▸ Records for processing:
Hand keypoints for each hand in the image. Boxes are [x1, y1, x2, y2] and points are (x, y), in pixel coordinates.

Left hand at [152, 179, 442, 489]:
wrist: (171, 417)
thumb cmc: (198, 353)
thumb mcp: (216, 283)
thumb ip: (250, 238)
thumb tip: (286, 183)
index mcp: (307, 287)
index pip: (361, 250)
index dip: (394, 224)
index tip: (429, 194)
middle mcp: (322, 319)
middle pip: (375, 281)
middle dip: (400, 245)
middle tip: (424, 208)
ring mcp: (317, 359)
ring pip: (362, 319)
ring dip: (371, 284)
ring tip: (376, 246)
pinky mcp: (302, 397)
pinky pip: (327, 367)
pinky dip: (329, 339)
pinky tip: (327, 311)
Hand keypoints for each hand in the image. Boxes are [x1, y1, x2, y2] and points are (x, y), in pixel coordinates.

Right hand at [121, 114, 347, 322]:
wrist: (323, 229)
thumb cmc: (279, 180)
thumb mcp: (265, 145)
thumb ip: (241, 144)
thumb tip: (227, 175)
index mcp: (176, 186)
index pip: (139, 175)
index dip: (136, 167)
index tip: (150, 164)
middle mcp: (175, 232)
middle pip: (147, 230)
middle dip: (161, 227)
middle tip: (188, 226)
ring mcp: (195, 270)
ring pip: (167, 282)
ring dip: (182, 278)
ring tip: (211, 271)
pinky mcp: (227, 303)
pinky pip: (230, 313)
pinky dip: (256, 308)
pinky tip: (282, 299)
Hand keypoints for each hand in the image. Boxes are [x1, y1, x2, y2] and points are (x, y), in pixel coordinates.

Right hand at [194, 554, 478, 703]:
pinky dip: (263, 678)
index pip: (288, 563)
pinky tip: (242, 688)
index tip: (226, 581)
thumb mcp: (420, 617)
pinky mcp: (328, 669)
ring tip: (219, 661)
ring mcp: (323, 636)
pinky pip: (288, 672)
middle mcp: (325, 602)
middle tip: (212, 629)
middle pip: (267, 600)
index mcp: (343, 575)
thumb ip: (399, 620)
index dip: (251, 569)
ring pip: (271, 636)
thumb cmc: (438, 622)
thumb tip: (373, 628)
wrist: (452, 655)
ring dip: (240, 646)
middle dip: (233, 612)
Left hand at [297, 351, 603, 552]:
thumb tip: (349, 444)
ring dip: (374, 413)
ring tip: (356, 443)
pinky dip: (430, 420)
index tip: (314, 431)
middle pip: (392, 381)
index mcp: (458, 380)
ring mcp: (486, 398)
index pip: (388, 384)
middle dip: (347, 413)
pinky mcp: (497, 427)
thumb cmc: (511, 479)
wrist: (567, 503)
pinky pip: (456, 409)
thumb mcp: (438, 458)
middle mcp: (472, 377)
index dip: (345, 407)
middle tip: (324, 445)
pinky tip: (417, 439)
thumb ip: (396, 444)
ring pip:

▸ Task instructions:
Copy every line of the records above exactly.

▸ Answer for the task:
Hand keypoints for each hand in the image. Boxes are [x1, y1, x2, y2] and points are (x, y), in pixel coordinates.

Left hand at [152, 179, 442, 489]:
wrist: (171, 417)
thumb cmc: (198, 353)
thumb mcp: (216, 283)
thumb ip: (250, 238)
thumb tip: (286, 183)
index mcp: (307, 287)
index pip: (361, 250)
index dip: (394, 224)
index tip: (429, 194)
middle mcp: (322, 319)
middle pip: (375, 281)
middle dip: (400, 245)
middle tip: (424, 208)
ring mcp: (317, 359)
ring pip: (362, 319)
ring dip: (371, 284)
ring tip: (376, 246)
pinky mcp: (302, 397)
pinky pip: (327, 367)
pinky dip: (329, 339)
pinky tip: (327, 311)
Hand keypoints for each hand in the image. Boxes are [x1, y1, x2, y2] and points are (x, y), in pixel coordinates.

Right hand at [121, 114, 347, 322]:
wrist: (323, 229)
thumb cmc: (279, 180)
thumb mcp: (265, 145)
thumb ip: (241, 144)
thumb tip: (227, 175)
index mcp: (176, 186)
index pip: (139, 175)
index dip: (136, 167)
index tip: (150, 164)
middle mcp: (175, 232)
middle pip: (147, 230)
middle dip: (161, 227)
middle tip: (188, 226)
ring mcp: (195, 270)
ring pip: (167, 282)
ring dip: (182, 278)
ring tip: (211, 271)
pinky mcp: (227, 303)
pinky pip: (230, 313)
pinky dip: (256, 308)
pinky tip: (282, 299)
Hand keypoints for each hand in the image. Boxes are [x1, y1, x2, y2] and points are (x, y), in pixel coordinates.

Right hand at [194, 554, 478, 703]:
pinky dip: (263, 678)
index pip: (288, 563)
pinky tip: (242, 688)
index tip: (226, 581)
thumb mcp: (420, 617)
pinky mcp: (328, 669)
ring tip: (219, 661)
ring mcp: (323, 636)
pinky pip: (288, 672)
middle mcp: (325, 602)
middle tip: (212, 629)
middle pip: (267, 600)
index mcp: (343, 575)
thumb ip: (399, 620)
index dip: (251, 569)
ring pip: (271, 636)
thumb cmc: (438, 622)
thumb tip: (373, 628)
wrist: (452, 655)
ring dip: (240, 646)
middle dip: (233, 612)
Left hand at [297, 351, 603, 552]:
thumb tip: (349, 444)
ring dip: (374, 413)
ring tip: (356, 443)
pinky dip: (430, 420)
index tip: (314, 431)
middle pip: (392, 381)
index mcp: (458, 380)
ring mcp: (486, 398)
index pip: (388, 384)
middle dip: (347, 413)
pinky mcp: (497, 427)
thumb cmc: (511, 479)
wrist: (567, 503)
pinky pip: (456, 409)
thumb mcp: (438, 458)
middle mcp: (472, 377)
index dip: (345, 407)
middle tip: (324, 445)
pinky tip: (417, 439)
thumb ip: (396, 444)
ring pip:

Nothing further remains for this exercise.